Sunday, October 24, 2004

TV: Creature Features

Halloween is coming up fast, so I’ve had horror movies on the brain. Specifically the way I saw all too many of those movies – the Creature Feature. It’s a unique pleasure that’s been denied to an entire generation of film fans.

Growing up in New York, I’d spend every Saturday night watching “Chiller Theater” on WPIX. I’d run home in the dark from seven o’clock mass to catch the opening, because that was the best part of the show. It haunts my dreams to this day: a six-fingered hand rising out of the muck next to a lone dead tree, accompanied by bone-chilling music. You can watch the intro at this website devoted to the show.

And get a load of that line-up of titles, many of which I vividly remember.

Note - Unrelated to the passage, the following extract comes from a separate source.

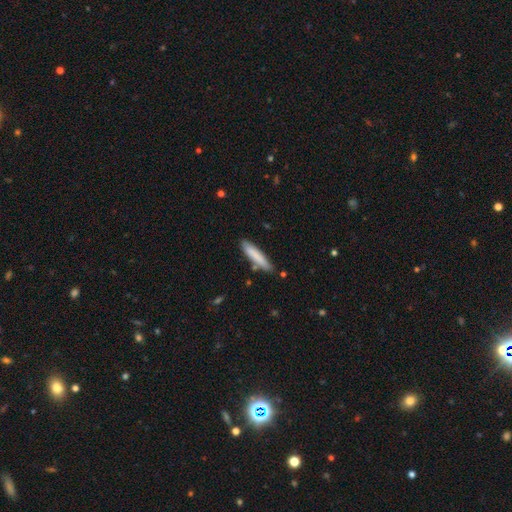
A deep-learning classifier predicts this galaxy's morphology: Smooth or featured? Predicted: smooth (p=0.82). How rounded? Predicted: cigar-shaped (p=0.86). Merging? Predicted: none (p=0.84).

STANLEY terrified me even though, as Leonard Maltin points out, it’s “WILLARD with snakes.” (Although Michael Weldon, in his PSYCHOTRONIC ENCYCLOPEDIA OF FILM, calls it “BEN with snakes.” Hmm.) I got in trouble with Sister Maureen for doing my imitation of the killer from THE TWISTED BRAIN in the schoolyard.

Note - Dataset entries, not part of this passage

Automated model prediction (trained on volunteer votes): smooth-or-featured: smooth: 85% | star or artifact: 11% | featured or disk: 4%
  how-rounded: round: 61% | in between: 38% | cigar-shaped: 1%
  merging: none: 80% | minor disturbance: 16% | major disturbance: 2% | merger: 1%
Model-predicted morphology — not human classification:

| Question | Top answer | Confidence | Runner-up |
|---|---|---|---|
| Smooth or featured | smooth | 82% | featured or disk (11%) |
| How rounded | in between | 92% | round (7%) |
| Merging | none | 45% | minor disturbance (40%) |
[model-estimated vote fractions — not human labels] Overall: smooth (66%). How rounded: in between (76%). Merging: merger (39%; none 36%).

Moving to Florida was traumatic for a number of reasons, but I got over the loss of “Chiller Theater” when I discovered “Creature Features” on Tampa’s Channel 44. The show’s “massacre of scareimonies” was Dr. Paul Bearer, who’d introduce the movie and do silly comedy bits before and after the commercials. The show aired Saturday afternoons, when my friends would be lying on the beach. I’d be at home, watching Dr. Paul’s “horrible old movie.” I don’t regret my decision. Too much sun is bad for you. The results can be scarier than anything on Dr. Paul’s show.

Most of the films I watched back then are available on video now. You can see them any time you like, without commercials. But watching them in that format added to the experience, made me feel more connected to them. Those local shows are gone now, and I think the world is a little poorer for it.

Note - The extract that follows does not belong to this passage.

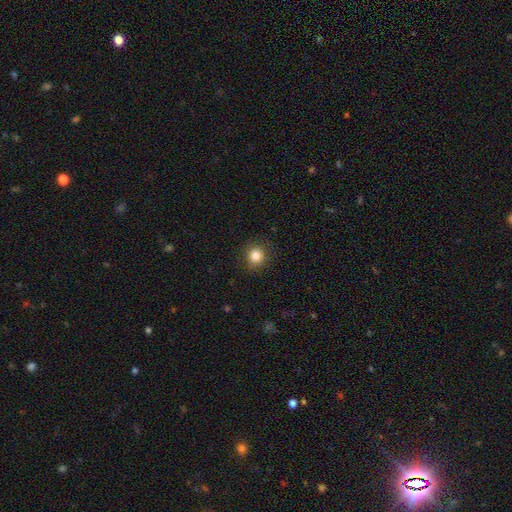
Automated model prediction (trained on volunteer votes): The model was most divided on "smooth or featured": smooth: 84%, star or artifact: 11%, featured or disk: 5%. More confident: how rounded — round (91%); merging — none (88%).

Cable Catch-up: Deep in My Heart (1954)

Jose Ferrer always struck me as an odd talent. He was theatrical in the mode of actors like John Barrymore, but in a way that suggested a self-mocking awareness of the camera. It’s a style that seems ahead of its time.

In this early Stanley Donen film, unearthed as part of TCM’s month-long tribute to musicals, Ferrer plays Sigmund Romberg. He’s the famous composer of THE STUDENT PRINCE and MAYTIME, not that I knew that before I saw the movie. The great-man-of-music genre may not produce classics, but the films prove surprisingly easy to watch. (Witness my reaction to this year’s DE-LOVELY.) Cyd Charisse has a spellbinding and sexy dance number, and Ann Miller gets to bring down the house. (I missed Gene and Fred Kelly’s only joint film appearance.) But the high point is Ferrer, who pitches his latest show by performing every single role himself. The fact that at this stage of his life, Jose looked exactly like his son Miguel (now on CROSSING JORDAN) only adds to the fun.